High blood sugar causes gradual, mild symptoms that may come on suddenly. Frequent urination and excessive thirst are symptoms of type 2 diabetes and can be caused by other factors.
In fact, most people are unaware of their blood sugar levels until they develop type 2 diabetes.
Diabetes is a chronic disease that causes high levels of glucose (or sugar) in the body. The problem is to ignore and dismiss the symptoms, because something else can cause more serious health problems later.
If left untreated, diabetes can lead to heart disease, stroke, nerve and kidney damage, and vision loss. Even a small increase in blood sugar can damage your organs.
Diabetes is a common disease. More than 34 million people in the country have diabetes, nearly 95 percent of whom have type 2 diabetes, and about 88 million have prediabetes, according to the Centers for Disease Control and Prevention.
Summa Health discusses 10 early signs of type 2 diabetes. Even if you have mild symptoms, it’s a good idea to let your doctor know, especially if you’re at risk for diabetes. The higher the blood sugar, the more damage it will cause if left untreated.
Frequent urination: Going to the bathroom more often than usual, especially at night, is a sign of high blood sugar. In diabetes, the kidneys work harder to remove excess sugar from the blood. When your kidneys can’t handle it, excess sugar spills into your urine, causing you to urinate more often.
Reinfection: Excess sugar in your urine can become food for yeast and bacteria. Food combined with a warm, moist place helps them thrive. Therefore, people with diabetes, especially women, often have urinary tract and yeast infections.
Excessive thirst: Frequent urination can cause dehydration and constant thirst.

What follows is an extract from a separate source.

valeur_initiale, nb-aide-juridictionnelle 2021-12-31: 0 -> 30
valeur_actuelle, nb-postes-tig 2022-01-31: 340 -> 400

But drinking more does not satisfy thirst.
Constant hunger: Your body converts the food you eat into glucose, which your cells use for energy. But if you have diabetes, your body can’t get enough energy from the food you eat because your cells can’t absorb glucose properly. So your body is constantly looking for fuel and you will always be hungry even if you just ate.
Unexplained weight loss: If your body can’t get enough energy from food, it starts burning muscle and fat stores. Therefore, even if the diet does not change, it is possible to lose weight.
Persistent fatigue and weakness: Without enough energy fuel, you will be left with constant fatigue and weakness that interfere with daily activities. Dehydration from frequent urination can make you feel tired.
Poor vision: High blood sugar can damage the blood vessels in your eyes, causing one or both eyes to become cloudy. If left untreated, permanent damage can occur, leading to more serious complications and even blindness.
Slower healing of cuts and wounds: High blood sugar can damage nerves and blood vessels and impair circulation. Poor circulation limits the delivery of nutrients and oxygen to cuts and wounds that are necessary for proper healing. As a result, recovery can take weeks or even months, which increases the risk of infection.
Numbness and numbness: Impaired circulation and nerve damage can cause tingling, numbness, and pain in your hands and feet.
Dark spots on the skin: Diabetes can cause dark, velvety spots on the skin in the folds of your neck, armpits, and groin due to high levels of insulin in the blood.
Regular testing is the key to avoiding complications
The symptoms of diabetes are very subtle, so it’s important to see your doctor regularly and get tested for diabetes.
The American Diabetes Association (ADA) recommends that all people age 45 and older be screened for diabetes. However, if you have one or more risk factors for diabetes, testing is recommended at any age.
Overweight or obesity
Diabetes screening is usually a simple blood test. The ADA recommends repeat screening every three years to maintain normal results.
If detected early, type 2 diabetes can be cured. Lifestyle changes such as a healthy diet and regular exercise can go a long way in managing the condition.
Be sure to talk to your doctor about an evaluation at the first sign of symptoms. Early detection and treatment are important to improve your quality of life and significantly reduce the risk of serious complications.